Dell’Oro highlights that both McData and Brocade sold quite a bit of equipment through the big three. EMC and IBM alone account for 67 percent of McData sales, while EMC, IBM and HP move 71 percent of Brocade’s business.
“With them consolidating, these OEMs don’t have to test both sets of equipment in the future,” says Dell’Oro. “They will save millions of dollars. The question is, will they pass that on to the customer?”
What customers will gain, at the very least, is an easier time on the education front. No longer will they have to train staff on both sets of gear and tie up resources trying to make them interoperate. But less choice is not always a good thing.
“How would you like it if you only had one butcher shop to go to?” says Dell’Oro.
“We now have one less choice,” says Karp. “Fewer competitors do not classically result in lower prices.”
Karp believes the big winner in all this could be QLogic.
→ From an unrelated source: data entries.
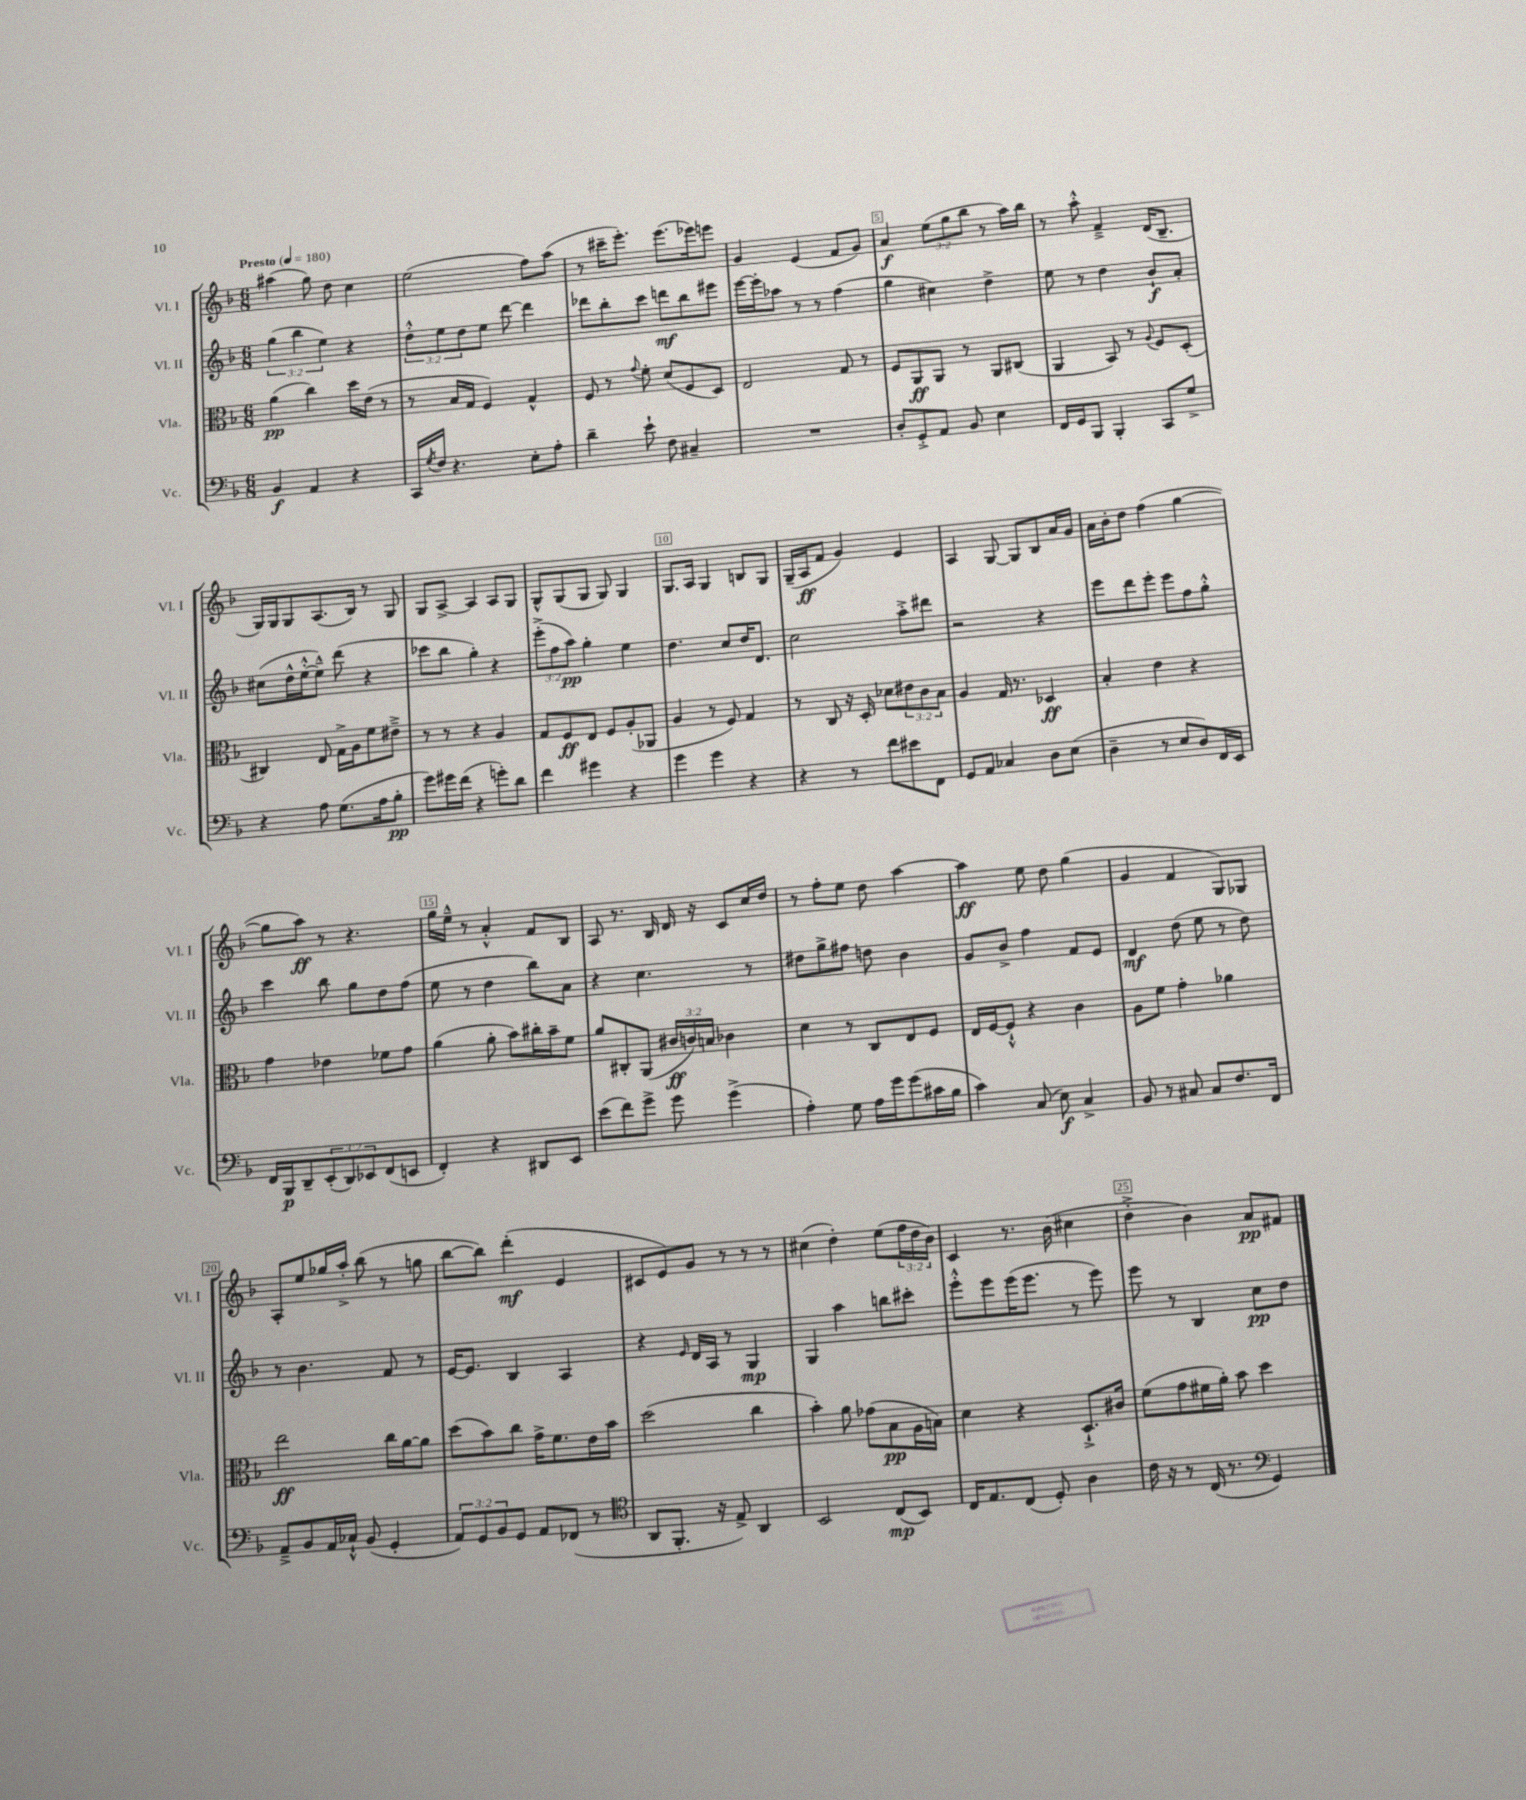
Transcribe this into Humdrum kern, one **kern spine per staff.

**kern	**dynam	**kern	**dynam	**kern	**dynam	**kern	**dynam
*part4	*part4	*part3	*part3	*part2	*part2	*part1	*part1
*staff4	*staff4	*staff3	*staff3	*staff2	*staff2	*staff1	*staff1
*I"Vc.	*	*I"Vla.	*	*I"Vl. II	*	*I"Vl. I	*
*I'Vc.	*	*I'Vla.	*	*I'Vl. II	*	*I'Vl. I	*
*clefF4	*	*clefC3	*	*clefG2	*	*clefG2	*
*k[b-]	*	*k[b-]	*	*k[b-]	*	*k[b-]	*
*M6/8	*	*M6/8	*	*M6/8	*	*M6/8	*
*MM180	*	*MM180	*	*MM180	*	*MM180	*
=1	=1	=1	=1	=1	=1	=1	=1
!	!	!	!	!	!	!LO:TX:a:B:t=Presto	!
4BB-/	f	(4a\	pp	(6gg\	.	(4aa#X\	.
.	.	.	.	6bb-\	.	.	.
4AA/	.	4cc\)	.	.	.	8gg\)	.
.	.	.	.	6ee\)	.	.	.
.	.	.	.	.	.	8dd\	.
4r	.	16dd\LL	.	4r	.	4cc\	.
.	.	(16e\JJ	.	.	.	.	.
.	.	8r	.	.	.	.	.
=2	=2	=2	=2	=2	=2	=2	=2
16CC/LL	.	8r	.	12dd'^^\L	.	(2ee\	.
8qG/	.	.	.	.	.	.	.
16F/JJ	.	.	.	.	.	.	.
.	.	.	.	12ee\	.	.	.
4.r	.	16B-/LL	.	.	.	.	.
.	.	.	.	12dd\	.	.	.
.	.	16G/JJ	.	.	.	.	.
.	.	4F/)	.	8ee\J	.	.	.
.	.	.	.	[8ddd\	.	.	.
8E'\L	.	4G^^/	.	4ddd\]	.	8ff\L)	.
8A'\J	.	.	.	.	.	(8aa\J	.
=3	=3	=3	=3	=3	=3	=3	=3
4d~\	.	8F/	.	8ddd-X\L	.	8r	.
.	.	8r	.	8bb-'\	.	16ccc#X~\KL	.
.	.	.	.	.	.	8.eee'\J)	.
.	.	8qqg/	.	.	.	.	.
8e`\	.	8f'\	.	8ccc\J	.	.	.
8F\	.	(8d/L	.	8dddn\L	mf	(8.eee\L	.
4C#X~/	.	8F/	.	8bb-\	.	.	.
.	.	.	.	.	.	16eee-X\k)	.
.	.	8D/J)	.	8eee#X\J	.	8eeen\J	.
=4	=4	=4	=4	=4	=4	=4	=4
2.r	.	2E/	.	[16eee\LL	.	4g/	.
.	.	.	.	16eee'\J]	.	.	.
.	.	.	.	8aa-X\J	.	.	.
.	.	.	.	8r	.	(4e/	.
.	.	.	.	8r	.	.	.
.	.	8G/	.	(4ff\	.	8f/L	.
.	.	8r	.	.	.	8g/J)	.
=5	=5	=5	=5	=5	=5	=5	=5
8D'/L	.	8F/L	.	4gg\	.	4a/	f
8GG'^/	.	8AA/	ff	.	.	.	.
8AA/J	.	8AA/J	.	4cc#X\)	.	(12ee\L	.
.	.	.	.	.	.	12gg\	.
8BB-/	.	8r	.	.	.	.	.
.	.	.	.	.	.	12bb-\J	.
4E\	.	8AA/L	.	4dd^\	.	8r	.
.	.	(8C#X/J	.	.	.	16aa\LL)	.
.	.	.	.	.	.	16bb-\JJ	.
=6	=6	=6	=6	=6	=6	=6	=6
16FF/LL	.	4AA/	.	8ee\	.	8r	.
16GG/J	.	.	.	.	.	.	.
8BBB-/J	.	.	.	8r	.	8aa'^^\	.
4BBB-'/	.	8BB-/)	.	4dd\	.	4f~^/	.
.	.	8r	.	.	.	.	.
.	.	8qqA/	.	.	.	.	.
8CC/L	.	8F/L	.	8b-`/L	f	(16d/KL	.
.	.	.	.	.	.	8.B-~/J	.
8G^/J	.	(8D'/J	.	8a'/J	.	.	.
!!LO:LB:g=z
=7	=7	=7	=7	=7	=7	=7	=7
4r	.	4C#X/)	.	(8cc#X\L	.	16G/LL)	.
.	.	.	.	.	.	16G/J	.
.	.	.	.	16dd^^\L	.	8G/	.
.	.	.	.	[16ee'^^\J	.	.	.
8A\	.	8E/	.	8ee~^^\J])	.	(8.A/	.
(8.G\L	.	16G^\LL	.	(8ddd\	.	.	.
.	.	16A\J	.	.	.	16B-/Jk)	.
.	.	8f\	.	4r	.	8r	.
16A\k	.	.	.	.	.	.	.
8B-'\J	pp	8e#X~^\J	.	.	.	8G/	.
=8	=8	=8	=8	=8	=8	=8	=8
8g\L)	.	8r	.	8ccc-X\L	.	8G/L	.
16g#X\L	.	8r	.	8bb-\J	.	[8A^/J	.
(16f\JJ	.	.	.	.	.	.	.
4r	.	4r	.	4gg'\)	.	4A/]	.
8gn'\L)	.	4A/	.	4r	.	8A/L	.
8d\J	.	.	.	.	.	8G/J	.
=9	=9	=9	=9	=9	=9	=9	=9
4f\	.	8G/L	.	(12eee'^\L	.	8G^^/L	.
.	.	.	.	12ff\	.	.	.
.	.	8F/	ff	.	.	(8G/	.
.	.	.	.	12aa\J)	pp	.	.
4g#X\	.	8E/J	.	4gg'\	.	8G/J	.
.	.	8F/L	.	.	.	8G/)	.
4r	.	(8A'/	.	4ee\	.	4G/	.
.	.	8AA-X/J	.	.	.	.	.
=10	=10	=10	=10	=10	=10	=10	=10
4g\	.	4A/	.	4.dd\	.	8.G/L	.
.	.	.	.	.	.	16A/Jk	.
4g\	.	8r	.	.	.	4G/	.
.	.	8F/)	.	8cc/L	.	.	.
4r	.	4G/	.	16dd/K	.	8Bn/L	.
.	.	.	.	8.d/J	.	.	.
.	.	.	.	.	.	8G/J	.
=11	=11	=11	=11	=11	=11	=11	=11
4r	.	8r	.	2cc\	.	(16G~/LL	.
.	.	.	.	.	.	16A/J	ff
.	.	8C/	.	.	.	8f/J	.
8r	.	16r	.	.	.	4g/)	.
.	.	16D'/	.	.	.	.	.
8f\L	.	8d-X\L	.	.	.	.	.
8e#X\	.	12e#X\	.	8aa'^\L	.	4e/	.
.	.	12c\	.	.	.	.	.
8FF\J	.	.	.	8ddd#X\J	.	.	.
.	.	12B-\J	.	.	.	.	.
=12	=12	=12	=12	=12	=12	=12	=12
8GG/L	.	4A/	.	2r	.	4A/	.
8AA/J	.	.	.	.	.	.	.
4C-X/	.	16G/	.	.	.	[8G/	.
.	.	8.r	.	.	.	.	.
.	.	.	.	.	.	8G/L]	.
8D\L	.	4D-X/	ff	4r	.	8B-/	.
(8E\J	.	.	.	.	.	16a/L	.
.	.	.	.	.	.	16g/JJ	.
=13	=13	=13	=13	=13	=13	=13	=13
4D~\	.	4B-'/	.	8eee\L	.	16a\LL	.
.	.	.	.	.	.	16b-'\J	.
.	.	.	.	8ddd\	.	8dd\J	.
8r	.	4e\	.	8eee'\J	.	(4ff\	.
8E/L	.	.	.	8eee\L	.	.	.
8D/)	.	4r	.	8ff\	.	[4gg\	.
16FF/L	.	.	.	8gg'^^\J	.	.	.
16EE/JJ	.	.	.	.	.	.	.
!!LO:LB:g=z
=14	=14	=14	=14	=14	=14	=14	=14
16FF/LL	.	4g\	.	4ccc\	.	8gg\L]	.
16BBB-/J	p	.	.	.	.	.	.
8DD~/	.	.	.	.	.	8aa\J)	ff
(12EE'/	.	4e-X\	.	8bb-\	.	8r	.
12DD/)	.	.	.	.	.	.	.
.	.	.	.	8gg\L	.	4.r	.
12EE-X/	.	.	.	.	.	.	.
(8FF/	.	8f-X\L	.	8dd\	.	.	.
8EEn/J	.	8g\J	.	(8ff\J	.	.	.
=15	=15	=15	=15	=15	=15	=15	=15
4FF'/)	.	(4a\	.	8ee\	.	16gg\LL	.
.	.	.	.	.	.	16ee~^^\JJ	.
.	.	.	.	8r	.	8r	.
4r	.	8a'\	.	4dd\	.	4a'^^/	.
.	.	8b-\L)	.	.	.	.	.
8DD#X/L	.	16cc#X'\L	.	8bb-\L)	.	8f/L	.
.	.	16b-~\J	.	.	.	.	.
8EE/J	.	8f\J	.	8a\J	.	8B-/J	.
=16	=16	=16	=16	=16	=16	=16	=16
(8e\L	.	8a/L	.	4r	.	8A/	.
8f\)	.	8C#X'/	.	.	.	8.r	.
8g^\J	.	(8AA/J	.	4.cc\	.	.	.
.	.	.	.	.	.	16B-/	.
8g\	.	24c#X/LL	ff	.	.	16d/	.
.	.	24cn/)	.	.	.	.	.
.	.	.	.	.	.	16r	.
.	.	24Bn/JJ	.	.	.	.	.
(4g^\	.	4c-X\	.	.	.	8c/L	.
.	.	.	.	8r	.	16cc/L	.
.	.	.	.	.	.	16dd/JJ	.
=17	=17	=17	=17	=17	=17	=17	=17
4A'\)	.	4d\	.	8dd#X\L	.	8r	.
.	.	.	.	8gg^\	.	8ff'\L	.
8G\	.	8r	.	8ff#X\J	.	8ee\J	.
16A\LL	.	8C/L	.	8ddn\	.	8dd\	.
16g\J	.	.	.	.	.	.	.
(8g\	.	8E/	.	4b-\	.	[4aa\	.
16c#X\L	.	8F/J	.	.	.	.	.
16B-\JJ	.	.	.	.	.	.	.
=18	=18	=18	=18	=18	=18	=18	=18
4c\)	.	16E/LL	.	8g/L	.	4aa\]	ff
.	.	[16F/J	.	.	.	.	.
.	.	8F`^^/J]	.	8b-^/J	.	.	.
(8C/	.	4r	.	4ff\	.	8ee\	.
8E\)	f	.	.	.	.	8dd\	.
4C^/	.	4c\	.	8f/L	.	(4gg\	.
.	.	.	.	8e/J	.	.	.
=19	=19	=19	=19	=19	=19	=19	=19
8BB-/	.	8A\L	.	4d/	mf	4g/	.
8r	.	8f\J	.	.	.	.	.
8C#X/	.	4g'\	.	(8dd\	.	4f/	.
8C#/L	.	.	.	8ee\	.	.	.
8.F/	.	4a-X\	.	8r	.	8G/L)	.
.	.	.	.	8dd\)	.	8G-X/J	.
16FF/Jk	.	.	.	.	.	.	.
!!LO:LB:g=z
=20	=20	=20	=20	=20	=20	=20	=20
8AA~^/L	.	2ee\	ff	8r	.	8A'/L	.
8BB-/	.	.	.	4.b-\	.	8ee/	.
16AA/L	.	.	.	.	.	16gg-X/L	.
16C-X`^^/JJ	.	.	.	.	.	16aa'^/JJ	.
(8BB-/	.	.	.	.	.	(8bb-\	.
4GG'/	.	16cc\LL	.	8f/	.	8r	.
.	.	[16a\J	.	.	.	.	.
.	.	8a\J]	.	8r	.	8ggn\	.
=21	=21	=21	=21	=21	=21	=21	=21
12AA/L)	.	(8dd\L	.	[16e/KL	.	[8bb-\L	.
.	.	.	.	8.e/J]	.	.	.
12GG/	.	.	.	.	.	.	.
.	.	8b-\)	.	.	.	8bb-\J])	.
12BB-/	.	.	.	.	.	.	.
8GG/J	.	8cc\J	.	4B-/	.	(4ddd'\	mf
8AA/L	.	16g^\KL	.	.	.	.	.
.	.	8.f\	.	.	.	.	.
(8FF-X/J	.	.	.	4A/	.	4e/	.
8r	.	16e\L	.	.	.	.	.
.	.	16b-\JJ	.	.	.	.	.
=22	=22	=22	=22	=22	=22	=22	=22
*clefC4	*	*	*	*	*	*	*
8AA/L	.	(2dd\	.	4r	.	8c#X/L	.
8.FF'/J	.	.	.	.	.	8e/)	.
.	.	.	.	16qqe/	.	.	.
.	.	.	.	16d/LL	.	8g/J	.
16r	.	.	.	16A/JJ	.	.	.
8E^/)	.	.	.	8r	.	8r	.
4AA/	.	4cc\	.	4G/	mp	8r	.
.	.	.	.	.	.	8r	.
=23	=23	=23	=23	=23	=23	=23	=23
2BB-/	.	4b-'\)	.	4G/	.	(4cc#X\	.
.	.	8a\	.	4aa\	.	4dd'\)	.
.	.	(8g-X\L	.	.	.	.	.
(8C/L	mp	8B-\	pp	8bbn\L	.	(8ee\L	.
8BB-/J)	.	16A\L	.	8ccc#X'\J	.	24ff\L	.
.	.	.	.	.	.	24dd\	.
.	.	16Bn\JJ)	.	.	.	.	.
.	.	.	.	.	.	24b-\JJ)	.
=24	=24	=24	=24	=24	=24	=24	=24
16C/KL	.	4d\	.	8eee'^^\L	.	4c/	.
8.E/	.	.	.	.	.	.	.
.	.	.	.	8eee\	.	.	.
(8C/J	.	4r	.	(16eee\K	.	8.r	.
.	.	.	.	8.eee\J	.	.	.
8D'/)	.	.	.	.	.	.	.
.	.	.	.	.	.	(16b-\	.
4A\	.	8.D`^/L	.	8r	.	4cc#X\	.
.	.	.	.	8eee\)	.	.	.
.	.	16c#X/Jk	.	.	.	.	.
=25	=25	=25	=25	=25	=25	=25	=25
16c\	.	(8f\L	.	8eee\	.	4dd'^\	.
16r	.	.	.	.	.	.	.
8r	.	8g\	.	8r	.	.	.
(16C/	.	16f#X\L	.	4B-/	.	4b-\)	.
8.r	.	16a'\JJ)	.	.	.	.	.
.	.	8b-\	.	.	.	.	.
*clefF4	*	*	*	*	*	*	*
4GG/)	.	4dd\	.	8cc\L	pp	8a/L	pp
.	.	.	.	8dd\J	.	8f#X/J	.
==	==	==	==	==	==	==	==
*-	*-	*-	*-	*-	*-	*-	*-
While it doesn’t have a competitive high-end product, QLogic offers plenty of low-end and midrange switches, as well as its extensive line of HBAs.
“Those looking for an alternative source might just pay more attention to QLogic,” says Karp.
Buy or Wait?
So should users give Brocade and McData gear a wide berth until the dust settles? Or should they plunge in and see if they can get a good deal in the interim?
“Most people tend to hold off,” says Dell’Oro. “They want an informed decision and generally prefer to wait it out.”
Unfortunately, this attitude often spills over to competitive offerings too. Thus, the fallout from the merger could also adversely affect sales of Cisco switches. As a result, there are likely to be bargains to be had as these companies seek to bolster sales in what could be a temporarily weakened market.
For those in desperate need or those willing to take a gamble, what should be done? Both Karp and Dell’Oro emphasize longevity.
“The lifecycle of data networking equipment is around four years,” says Dell’Oro. “Companies generally stand behind their products for this length of time or more, so whatever people purchase now, they should be fine.”
Karp takes that a step further.
“If you buy anything from any company at this time, make sure you get in writing that the product will be supported for four years,” he says. “That must cover tech support as well as the keeping of adequate spare parts.”